### REQUIRED ACTION
Give back every line of the material below that has the string "дверные".
----
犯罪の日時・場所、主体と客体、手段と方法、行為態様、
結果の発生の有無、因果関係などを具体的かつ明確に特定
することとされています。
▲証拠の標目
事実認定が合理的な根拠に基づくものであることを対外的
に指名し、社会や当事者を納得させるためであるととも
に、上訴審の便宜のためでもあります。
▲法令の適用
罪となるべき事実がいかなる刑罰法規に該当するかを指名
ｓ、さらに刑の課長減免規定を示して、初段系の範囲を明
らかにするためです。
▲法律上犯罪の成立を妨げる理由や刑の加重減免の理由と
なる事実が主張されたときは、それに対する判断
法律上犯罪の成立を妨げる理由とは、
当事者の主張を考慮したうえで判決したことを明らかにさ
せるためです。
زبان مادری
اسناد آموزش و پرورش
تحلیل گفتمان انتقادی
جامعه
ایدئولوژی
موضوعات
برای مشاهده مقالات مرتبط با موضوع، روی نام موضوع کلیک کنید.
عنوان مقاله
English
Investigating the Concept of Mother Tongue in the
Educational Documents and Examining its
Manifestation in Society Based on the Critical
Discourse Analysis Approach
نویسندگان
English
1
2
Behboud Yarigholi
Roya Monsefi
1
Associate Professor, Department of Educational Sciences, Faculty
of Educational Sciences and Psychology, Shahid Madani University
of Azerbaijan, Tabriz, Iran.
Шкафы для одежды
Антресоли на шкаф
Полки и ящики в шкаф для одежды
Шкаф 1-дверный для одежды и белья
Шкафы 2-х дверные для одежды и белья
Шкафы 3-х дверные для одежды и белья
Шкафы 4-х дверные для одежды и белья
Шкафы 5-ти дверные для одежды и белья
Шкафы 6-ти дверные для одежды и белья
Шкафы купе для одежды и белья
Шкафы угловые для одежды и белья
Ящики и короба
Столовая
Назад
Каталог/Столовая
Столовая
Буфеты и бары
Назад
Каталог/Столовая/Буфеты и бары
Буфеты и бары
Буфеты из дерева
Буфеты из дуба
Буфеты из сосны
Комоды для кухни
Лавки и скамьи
----
### SOLVED EXERCISE
Шкафы 2-х дверные для одежды и белья
Шкафы 3-х дверные для одежды и белья
Шкафы 4-х дверные для одежды и белья
Шкафы 5-ти дверные для одежды и белья
Шкафы 6-ти дверные для одежды и белья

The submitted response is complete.